# Consegna 1
Riscrivi in forma di elenco puntato il paragrafo della sentenza che inizia con "Con due autonomi atti di citazione", mantenendone i fatti principali.
# Consegna 2
Ricopia le righe dell'elenco dall'inizio fino alla riga che contiene "sharpen: on, module defaults", compresa.

# Brano fornito
╭──

Sentenza di Cassazione Civile Sez. 2 Num. 4146 Anno 2025
Civile Sent. Sez. 2 Num. 4146 Anno 2025
Presidente: NOME COGNOME
Relatore: COGNOME
Data pubblicazione: 18/02/2025
SENTENZA
sul ricorso iscritto al n. 29646/2019 R.G. proposto da:
NOME COGNOME NOME e NOME, elettivamente domiciliati in ROMA INDIRIZZO presso lo studio dell’avvocato COGNOME (CODICE_FISCALE , che li rappresenta e difende.
-RICORRENTE- contro
NOME COGNOME NOME COGNOME, elettivamente domiciliata in ROMA, INDIRIZZO presso lo studio dell’avvocato NOME COGNOME (CODICE_FISCALE , che lo rappresenta e difende.
CONTRORICORRENTE-RICORRENTE INCIDENTALEavverso la sentenza della CORTE D’APPELLO ROMA n. 3487/2019 depositata il 24/05/2019.
Udita la relazione svolta nella pubblica udienza del 09/01/2025 dal Consigliere NOME COGNOME.
Udito il Pubblico Ministero, in persona del Sostituto Procuratore Generale NOME COGNOME che ha concluso, chiedendo di respingere il ricorso principale e quello incidentale.
Uditi gli avv.ti. NOME COGNOME e NOME COGNOME.
FATTI DI CAUSA
Con due autonomi atti di citazione NOME COGNOME ha evocato in giudizio NOME COGNOME e NOME COGNOME chiedendo di dichiarare la nullità dei testamenti dei genitori NOME COGNOME e NOME COGNOME la simulazione di taluni atti di vendita e, in via subordinata, di procedere alla divisione e di accertare eventuali lesioni della quota di legittima. I convenuti hanno sostenuto la validità dei testamenti, facendo rilevare che l’attrice non aveva imputato alla propria quota talune donazioni e i legati ricevuti. NOME COGNOME COGNOME ha proposto riconvenzionale per la riduzione delle disposizioni inter vivos ricevute dall ‘ attrice, assumendo che gli atti con i quali, sia il padre che la madre, avevano acquistato immobili da terzi intestandoli alla figlia o con i quali avevano trasferito a quest’ ultima taluni beni immobili erano simulati e costituivano donazioni indirette da imputare alla quota di riserva.

╰──

# Materiale da elaborare
╭──

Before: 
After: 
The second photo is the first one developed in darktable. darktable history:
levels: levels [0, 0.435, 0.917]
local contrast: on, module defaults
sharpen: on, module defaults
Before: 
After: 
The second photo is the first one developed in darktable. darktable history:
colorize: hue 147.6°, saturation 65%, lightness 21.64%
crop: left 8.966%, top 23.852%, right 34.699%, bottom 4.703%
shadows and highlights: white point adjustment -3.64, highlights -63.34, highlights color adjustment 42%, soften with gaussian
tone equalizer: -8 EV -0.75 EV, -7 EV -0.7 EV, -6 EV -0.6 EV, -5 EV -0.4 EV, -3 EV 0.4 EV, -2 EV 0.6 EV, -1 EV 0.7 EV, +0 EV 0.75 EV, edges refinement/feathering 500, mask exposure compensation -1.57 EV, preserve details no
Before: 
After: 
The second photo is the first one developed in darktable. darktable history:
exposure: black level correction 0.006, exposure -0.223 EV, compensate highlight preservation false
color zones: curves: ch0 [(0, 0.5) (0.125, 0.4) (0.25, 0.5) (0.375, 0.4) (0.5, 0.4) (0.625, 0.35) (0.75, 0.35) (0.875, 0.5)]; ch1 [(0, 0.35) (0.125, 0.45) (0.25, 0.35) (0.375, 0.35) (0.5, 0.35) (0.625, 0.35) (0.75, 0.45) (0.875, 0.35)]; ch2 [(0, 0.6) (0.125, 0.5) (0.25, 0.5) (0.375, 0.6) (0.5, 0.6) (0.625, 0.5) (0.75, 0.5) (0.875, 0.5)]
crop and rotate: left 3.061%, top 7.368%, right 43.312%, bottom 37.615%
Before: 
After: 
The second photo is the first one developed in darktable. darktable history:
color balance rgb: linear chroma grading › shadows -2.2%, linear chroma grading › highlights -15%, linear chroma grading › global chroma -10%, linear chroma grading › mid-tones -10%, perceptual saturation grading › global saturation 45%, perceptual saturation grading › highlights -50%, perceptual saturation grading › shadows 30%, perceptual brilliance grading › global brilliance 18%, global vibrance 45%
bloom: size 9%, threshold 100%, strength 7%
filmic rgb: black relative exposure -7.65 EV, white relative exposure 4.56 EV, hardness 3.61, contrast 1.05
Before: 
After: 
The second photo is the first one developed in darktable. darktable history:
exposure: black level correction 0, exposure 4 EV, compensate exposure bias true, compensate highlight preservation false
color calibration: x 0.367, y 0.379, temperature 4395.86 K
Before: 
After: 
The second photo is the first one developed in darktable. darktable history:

╰──

# Risultato dell'esercizio 1
- Con due atti di citazione, l'attrice ha chiesto di dichiarare la nullità dei testamenti dei genitori e la simulazione di alcuni atti di vendita. In via subordinata ha chiesto la divisione e l'accertamento di eventuali lesioni della quota di legittima.
- I convenuti hanno sostenuto la validità dei testamenti. Hanno rilevato che l'attrice non aveva imputato alla propria quota alcune donazioni e i legati ricevuti.
- In via riconvenzionale è stata chiesta la riduzione delle disposizioni inter vivos ricevute dall'attrice. A fondamento si è sostenuto che gli atti con cui i genitori avevano acquistato immobili da terzi intestandoli alla figlia, o le avevano trasferito beni immobili, erano simulati. Secondo questa tesi, tali atti costituivano donazioni indirette da imputare alla quota di riserva.

# Risultato dell'esercizio 2
Before: 
After: 
The second photo is the first one developed in darktable. darktable history:
levels: levels [0, 0.435, 0.917]
local contrast: on, module defaults
sharpen: on, module defaults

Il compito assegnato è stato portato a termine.